The coefficient estimates for SIZE, INCOME, OPINION are all statistically significant (Sig. <5%). Audit delay was positively 
associated with OPINION, INCOME and negatively associated with SIZE. This means that audit lag decreases with the presence 
of income and standard audit report. Thus, the research hypotheses H1, H3, H4 are accepted. On the other hand, the AUDITOR 
coefficient and LEVERAGE coefficient are statistically not significant (Sig. >5%). Therefore, the research hypotheses H2, H5 
are rejected. 
It was also found that firms receiving a qualified audit opinion seem to suffer from a longer audit lag than those receiving a 
standard (clean) audit report. Logically, it can be argued that auditors need to spend considerable amount of time and effort in 
pursuing audit procedures to confirm the qualification or maybe possibly to avoid such qualification.
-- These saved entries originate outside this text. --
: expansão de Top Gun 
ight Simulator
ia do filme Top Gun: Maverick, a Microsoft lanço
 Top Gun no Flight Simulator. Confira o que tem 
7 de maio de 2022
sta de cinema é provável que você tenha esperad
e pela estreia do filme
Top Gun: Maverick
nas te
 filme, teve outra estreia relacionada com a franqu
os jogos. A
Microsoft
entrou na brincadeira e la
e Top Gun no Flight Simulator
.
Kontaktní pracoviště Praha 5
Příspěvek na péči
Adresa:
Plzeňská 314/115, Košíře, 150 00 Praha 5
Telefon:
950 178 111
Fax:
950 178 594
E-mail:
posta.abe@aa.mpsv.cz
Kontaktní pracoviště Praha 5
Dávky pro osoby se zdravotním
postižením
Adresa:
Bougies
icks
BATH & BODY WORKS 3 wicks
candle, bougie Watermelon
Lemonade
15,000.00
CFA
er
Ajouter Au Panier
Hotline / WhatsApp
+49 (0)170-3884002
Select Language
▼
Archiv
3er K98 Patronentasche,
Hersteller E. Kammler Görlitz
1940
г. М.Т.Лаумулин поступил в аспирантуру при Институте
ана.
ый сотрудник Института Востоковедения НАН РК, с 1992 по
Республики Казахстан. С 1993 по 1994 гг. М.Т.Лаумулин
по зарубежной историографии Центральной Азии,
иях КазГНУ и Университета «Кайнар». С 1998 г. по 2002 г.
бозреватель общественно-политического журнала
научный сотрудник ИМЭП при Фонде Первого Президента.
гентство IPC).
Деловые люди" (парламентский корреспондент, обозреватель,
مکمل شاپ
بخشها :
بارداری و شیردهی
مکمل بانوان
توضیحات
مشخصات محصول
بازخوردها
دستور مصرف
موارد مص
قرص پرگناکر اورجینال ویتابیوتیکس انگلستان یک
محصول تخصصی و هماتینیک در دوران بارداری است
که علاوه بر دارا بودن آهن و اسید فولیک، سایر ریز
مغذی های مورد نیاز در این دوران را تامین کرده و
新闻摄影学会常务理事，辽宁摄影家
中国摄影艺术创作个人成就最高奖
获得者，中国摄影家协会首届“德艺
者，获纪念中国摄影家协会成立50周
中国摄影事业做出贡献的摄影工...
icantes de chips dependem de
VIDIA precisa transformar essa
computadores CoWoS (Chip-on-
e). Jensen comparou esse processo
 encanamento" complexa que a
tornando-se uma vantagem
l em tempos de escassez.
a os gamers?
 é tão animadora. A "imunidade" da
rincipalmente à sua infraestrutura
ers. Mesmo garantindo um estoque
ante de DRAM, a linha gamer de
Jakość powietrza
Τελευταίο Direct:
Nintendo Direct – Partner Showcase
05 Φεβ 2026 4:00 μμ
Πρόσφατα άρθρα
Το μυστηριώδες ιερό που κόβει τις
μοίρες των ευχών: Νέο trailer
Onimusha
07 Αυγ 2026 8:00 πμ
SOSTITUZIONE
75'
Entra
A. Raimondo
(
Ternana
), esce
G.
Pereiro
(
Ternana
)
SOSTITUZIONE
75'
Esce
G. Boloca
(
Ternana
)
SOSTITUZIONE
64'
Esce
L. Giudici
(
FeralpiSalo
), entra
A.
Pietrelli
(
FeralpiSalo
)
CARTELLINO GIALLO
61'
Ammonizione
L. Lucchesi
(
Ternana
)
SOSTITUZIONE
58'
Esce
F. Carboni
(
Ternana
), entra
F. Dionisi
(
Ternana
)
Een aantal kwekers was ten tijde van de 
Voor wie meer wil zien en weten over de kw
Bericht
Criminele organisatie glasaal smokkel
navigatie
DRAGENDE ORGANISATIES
The other finding of this 
study is that firms that report net income for the period publish their financial statement 5 days earlier than other firms that 
report loss for the period. 
In addition, it is found that firms that have standard audit reports publish their financial statements 5 days earlier than other 
firms that have qualified or adverse opinions. 
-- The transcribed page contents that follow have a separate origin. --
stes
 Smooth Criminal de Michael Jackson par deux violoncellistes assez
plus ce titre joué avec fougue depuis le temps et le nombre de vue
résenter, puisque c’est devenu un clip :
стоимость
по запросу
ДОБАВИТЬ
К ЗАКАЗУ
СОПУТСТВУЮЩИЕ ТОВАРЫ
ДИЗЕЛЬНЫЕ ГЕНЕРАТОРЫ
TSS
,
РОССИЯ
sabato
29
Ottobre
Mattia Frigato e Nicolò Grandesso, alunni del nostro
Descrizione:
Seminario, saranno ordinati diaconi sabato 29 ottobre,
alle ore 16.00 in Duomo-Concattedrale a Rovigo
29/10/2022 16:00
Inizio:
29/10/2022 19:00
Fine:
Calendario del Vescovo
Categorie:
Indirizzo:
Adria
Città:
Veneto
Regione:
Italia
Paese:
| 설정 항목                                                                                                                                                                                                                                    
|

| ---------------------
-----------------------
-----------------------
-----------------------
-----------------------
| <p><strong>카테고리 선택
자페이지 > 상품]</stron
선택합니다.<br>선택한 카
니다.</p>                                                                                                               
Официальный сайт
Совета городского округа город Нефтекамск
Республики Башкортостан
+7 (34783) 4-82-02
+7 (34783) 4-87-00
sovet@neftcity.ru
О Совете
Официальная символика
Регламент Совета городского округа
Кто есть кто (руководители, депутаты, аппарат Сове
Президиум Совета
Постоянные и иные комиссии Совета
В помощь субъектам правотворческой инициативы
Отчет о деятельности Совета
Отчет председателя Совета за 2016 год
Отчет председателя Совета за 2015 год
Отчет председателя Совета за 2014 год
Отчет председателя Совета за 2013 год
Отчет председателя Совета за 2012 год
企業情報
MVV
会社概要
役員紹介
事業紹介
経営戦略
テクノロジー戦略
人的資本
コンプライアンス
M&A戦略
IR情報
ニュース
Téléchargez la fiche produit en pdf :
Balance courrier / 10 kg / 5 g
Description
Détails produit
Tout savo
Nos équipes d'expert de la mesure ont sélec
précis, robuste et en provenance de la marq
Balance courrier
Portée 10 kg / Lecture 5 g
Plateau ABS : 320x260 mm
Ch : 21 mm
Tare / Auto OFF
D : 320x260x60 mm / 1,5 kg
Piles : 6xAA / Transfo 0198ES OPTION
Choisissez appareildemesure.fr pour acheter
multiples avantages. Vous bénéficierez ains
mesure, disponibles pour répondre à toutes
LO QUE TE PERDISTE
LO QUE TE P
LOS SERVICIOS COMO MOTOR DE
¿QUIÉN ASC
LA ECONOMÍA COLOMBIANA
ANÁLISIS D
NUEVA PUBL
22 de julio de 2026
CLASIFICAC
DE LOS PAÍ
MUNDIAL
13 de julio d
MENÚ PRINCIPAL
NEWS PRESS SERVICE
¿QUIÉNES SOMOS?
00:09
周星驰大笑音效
In short, this paper has investigated the effects of factors such as company size, sign of income, leverage, audit opinion, and 
auditor firm on timely financial reporting practices in a developing country, Vietnam. For this objective, financial statements 
and audit reports of 142 FDI firms were analyzed. According to empirical results; 53.1% of the variation in the audit lag in our 
model is explained by variations in company size, auditor firm, sign of income, audit opinion, and leverage. The coefficient 
estimates for INCOME, OPINION and SIZE are all found statistically significant. Besides, the coefficient estimates for 
LEVERAGE and AUDITOR coefficient are found statistically not significant. 
Timeliness is an important and useful characteristic of accounting information. Thereby, it is of great interest to different 
regulatory bodies and standard setters. However the timeliness of financial reporting is directly affected by the length of auditing. 
Our data indicate that the average audit delay in Vietnam FDI firms is 63 days. The aim of this study was to analyse the effect 
of several FDI company and audit related variables on audit delay in Vietnam. Our findings indicate that audit lag decreases 
with the presence of income and standard audit report, while audit lag increases in the smaller firms. The results of this paper 
could be of interest not only to academics but also to standard setters and regulators in the process of improvement of the quality 
of financial reporting. However, potential limitations of our study are related to a small sample size, sample selection bias and 
the problem of omitted variables (namely variables that explain different corporate governance aspects, institutional setting, 
audit firm and audit technology characteristics). These limitations can also be used as suggestions for future research.